◆ Assignment 1
Count the lines in the records below that contain the string "value", where case matters, and give only the number.

◆ Given text

The Perfect Blend of Compliance and Politics

March 16, 2016 at 9:01 am Leave a comment

Good morning.  Today’s blog contains what I humbly believe is the perfect blend of compliance and a little politics.  Here goes.

FinCEN Issues Further MSB Guidance

Mishandled MSB accounts have resulted in high profile disasters for credit unions.  Consequently, for those of you who continue to have Money Service Business accounts or may open them, take a look at this recent guidance issued by FinCEN.

Money Service Businesses (MSB) are exactly what they are called.  They are basically businesses that specialize in handling money such as check cashers and money transmitters.  Because they are such cash intensive businesses and they provide money services for a wide range of individuals, they present special BSA/AML risks for credit unions and banks that open accounts for them.  One of these challenges is the way larger ones tend to be structured.  There may be a single principal money transmitter but with several agents acting on its behalf.  This is a model you see, for example, with many money transmitters down in New York City.

The guidance released by FinCEN is directed at MSB principals.  It stresses that to establish effective AML policies and procedures, principals must monitor the procedures and practices of their agents.  They simply can’t rely on contract language making their agents responsible for engaging in BSA compliant activities.

Now I know some of the more observant compliance brethren out there are wondering how this applies to them.  After all, as NCUA has expressed in its own MSB guidance, it expects credit unions to manage risks associated with all accounts, “including MSB accounts.  However, credit unions are not responsible for their members’ compliance with BSA and other applicable federal and state laws and regulations.”

◆ Stored data

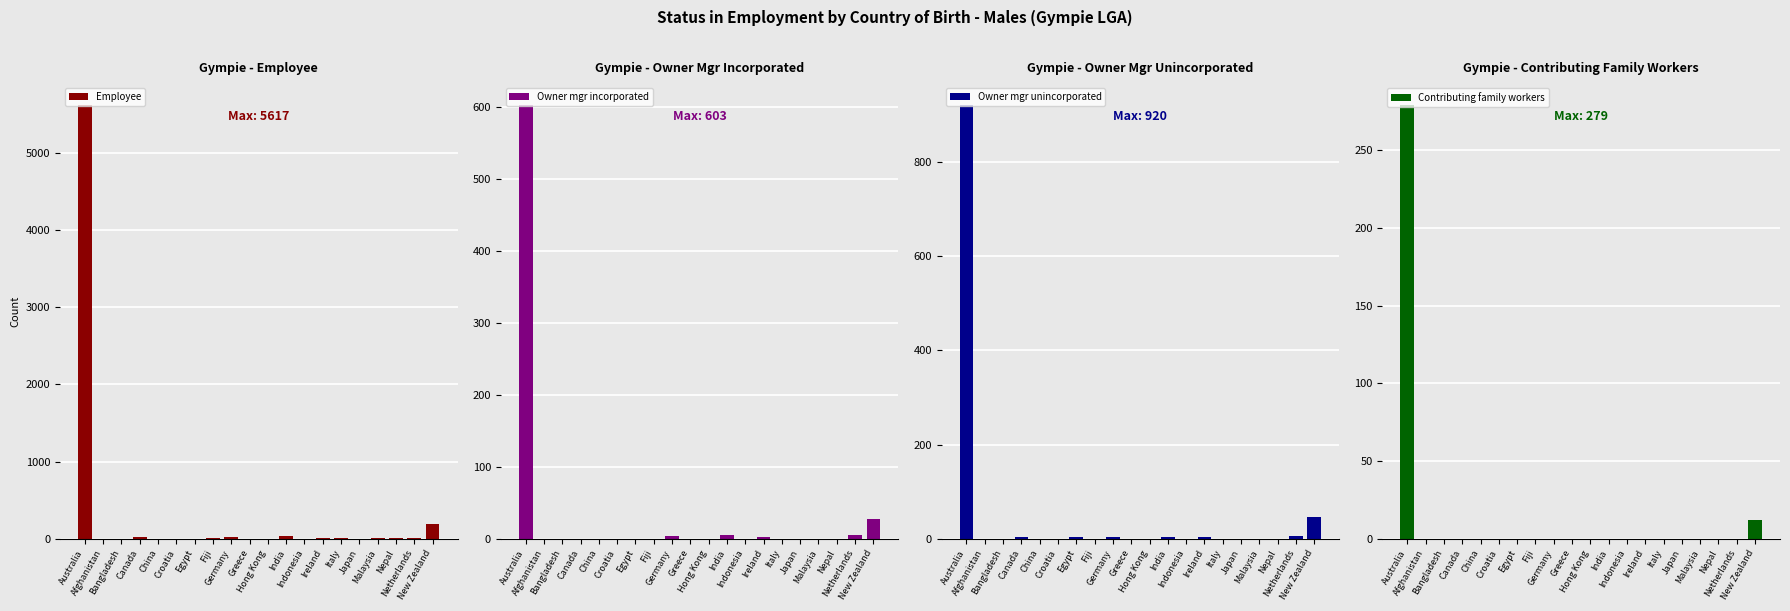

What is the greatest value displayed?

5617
* * *
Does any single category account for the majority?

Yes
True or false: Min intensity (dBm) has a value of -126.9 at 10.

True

◆ Assignment 2
According to the blog post on FinCEN's MSB guidance, what must MSB principals monitor to establish effective AML policies and procedures?

◆ Answer area 1
2

◆ Answer area 2
The procedures and practices of their agents.